RFC: NFS client patch to reduce sychronous writes
Rick Macklem
rmacklem at uoguelph.ca
Fri Nov 29 23:50:07 UTC 2013
Ok, I've put an updated patch here:
http://people.freebsd.org/~rmacklem/noncontig-write.patch
It now enables the change which allows non-contiguous byte
range writes within the same buffer cache block when a mount
option I called "noncontigwr" is given to a mount point.

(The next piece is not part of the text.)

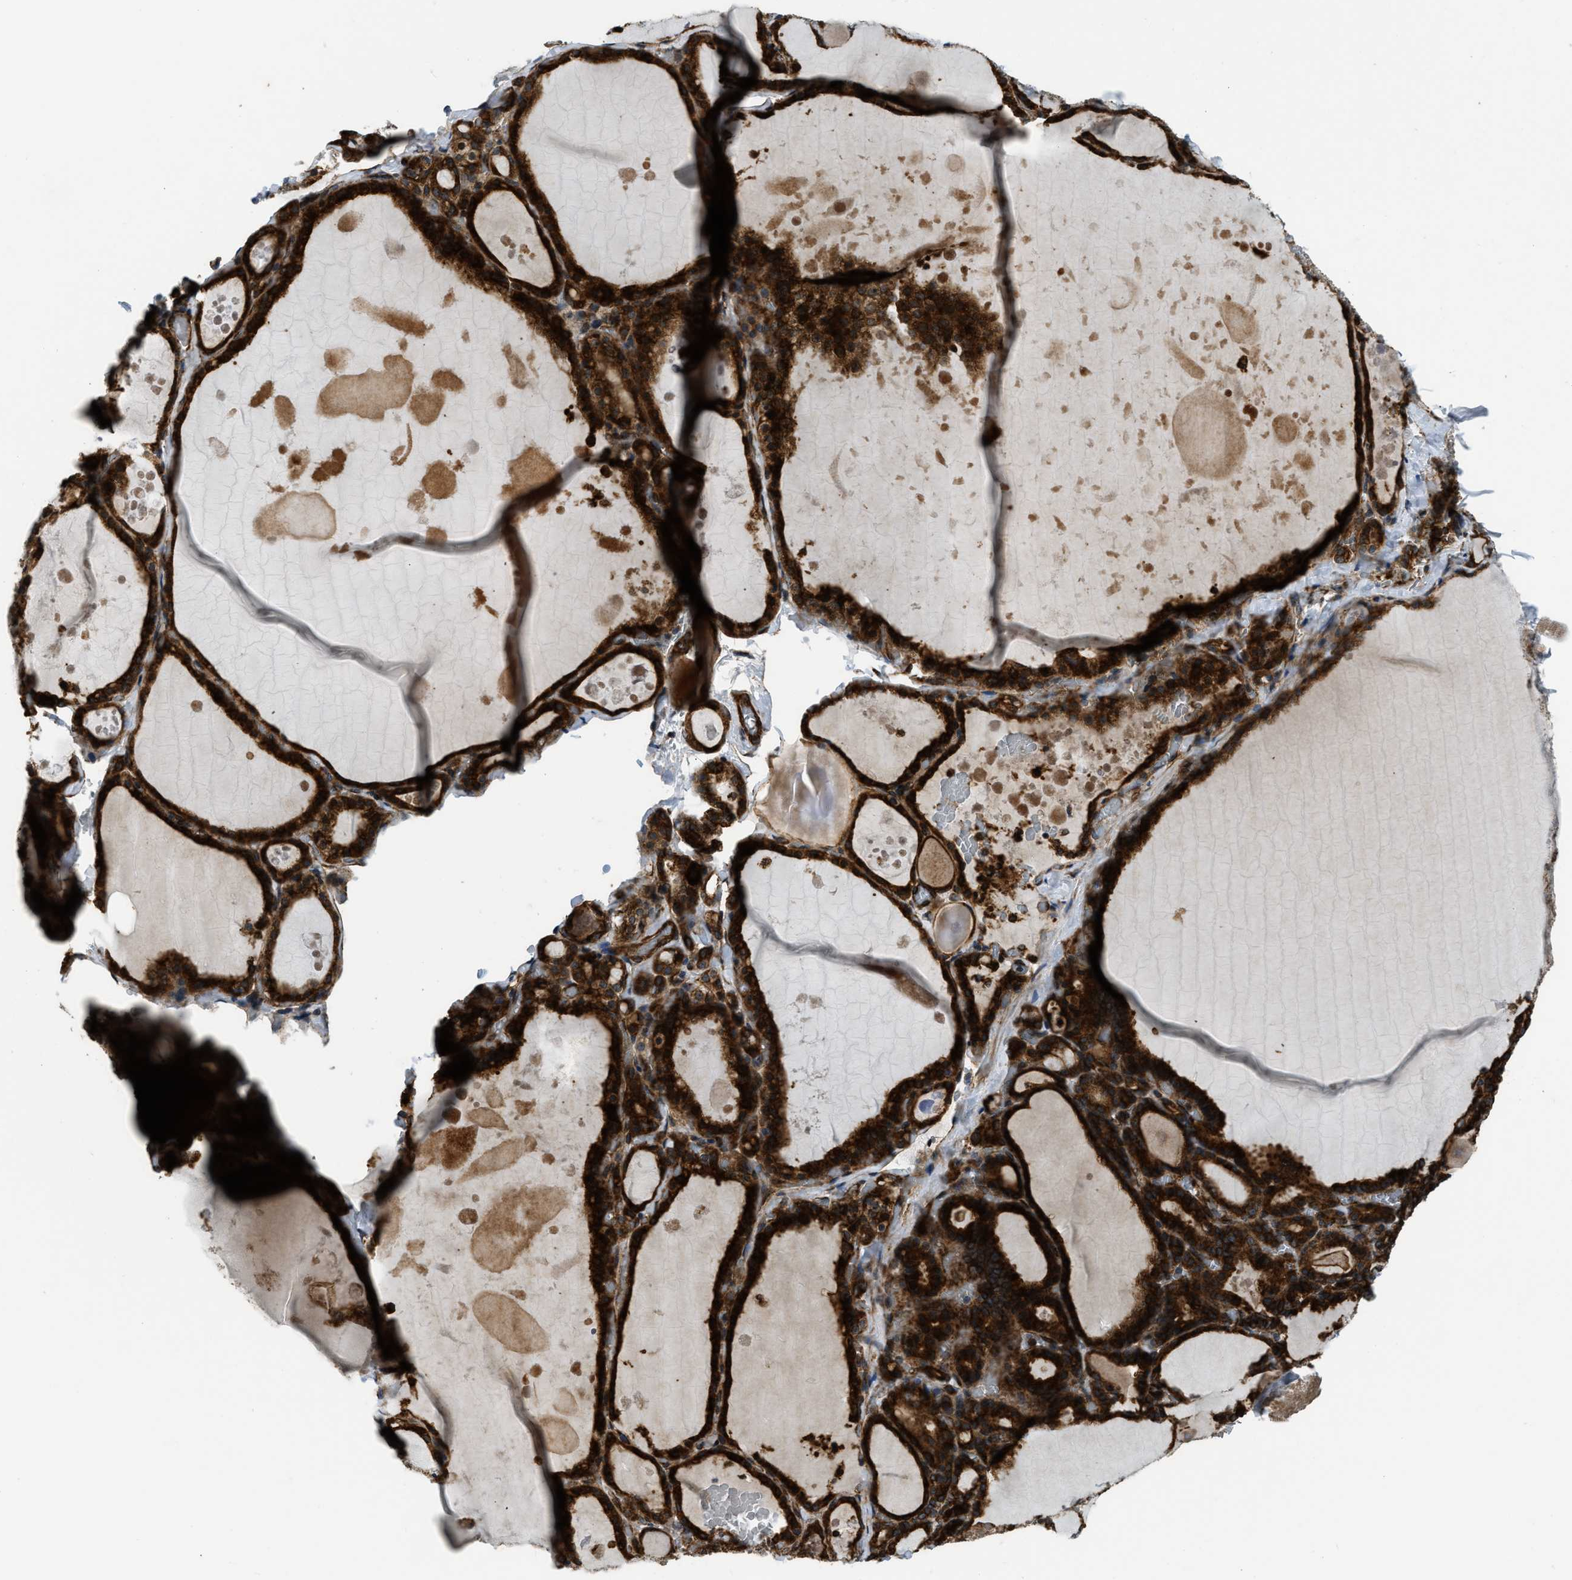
{"staining": {"intensity": "strong", "quantity": ">75%", "location": "cytoplasmic/membranous"}, "tissue": "thyroid gland", "cell_type": "Glandular cells", "image_type": "normal", "snomed": [{"axis": "morphology", "description": "Normal tissue, NOS"}, {"axis": "topography", "description": "Thyroid gland"}], "caption": "This photomicrograph reveals IHC staining of benign thyroid gland, with high strong cytoplasmic/membranous staining in about >75% of glandular cells.", "gene": "GSDME", "patient": {"sex": "male", "age": 56}}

(It still disables this if there has been a file lock applied
to the file since it was opened by the process(es) that currently
have the file open and/or mmap()'d.)
If anyone has a suggestion for a better name for the option,
please suggest it.
I didn't do a count for when the non-contiguous writes happen,
since I suspect it will happen on most any mount point that
uses the option (and it seemed to be too NFS specific and
obscure for "mount -v" imho).
So, does this sound reasonable to commit to head?
rick
--- here is the patch, in case you want to look at it ---
--- fs/nfsclient/nfs_clbio.c.orig 2013-08-28 18:45:41.000000000 -0400
+++ fs/nfsclient/nfs_clbio.c 2013-11-28 19:59:30.000000000 -0500
@@ -874,7 +874,7 @@ ncl_write(struct vop_write_args *ap)
struct vattr vattr;
struct nfsmount *nmp = VFSTONFS(vp->v_mount);
daddr_t lbn;
- int bcount;
+ int bcount, noncontig_write, obcount;
int bp_cached, n, on, error = 0, error1;
size_t orig_resid, local_resid;
off_t orig_size, tmp_off;
@@ -1037,7 +1037,15 @@ again:
* unaligned buffer size.
*/
mtx_lock(&np->n_mtx);
- if (uio->uio_offset == np->n_size && n) {
+ if ((np->n_flag & NHASBEENLOCKED) == 0 &&
+ (nmp->nm_flag & NFSMNT_NONCONTIGWR) != 0)
+ noncontig_write = 1;
+ else
+ noncontig_write = 0;
+ if ((uio->uio_offset == np->n_size ||
+ (noncontig_write != 0 &&
+ lbn == (np->n_size / biosize) &&
+ uio->uio_offset + n > np->n_size)) && n) {
mtx_unlock(&np->n_mtx);
/*
* Get the buffer (in its pre-append state to maintain
@@ -1045,8 +1053,8 @@ again:
* nfsnode after we have locked the buffer to prevent
* readers from reading garbage.
*/
- bcount = on;
- bp = nfs_getcacheblk(vp, lbn, bcount, td);
+ obcount = np->n_size - (lbn * biosize);
+ bp = nfs_getcacheblk(vp, lbn, obcount, td);
if (bp != NULL) {
long save;
@@ -1058,9 +1066,12 @@ again:
mtx_unlock(&np->n_mtx);
save = bp->b_flags & B_CACHE;
- bcount += n;
+ bcount = on + n;
allocbuf(bp, bcount);
bp->b_flags |= save;
+ if (noncontig_write != 0 && on > obcount)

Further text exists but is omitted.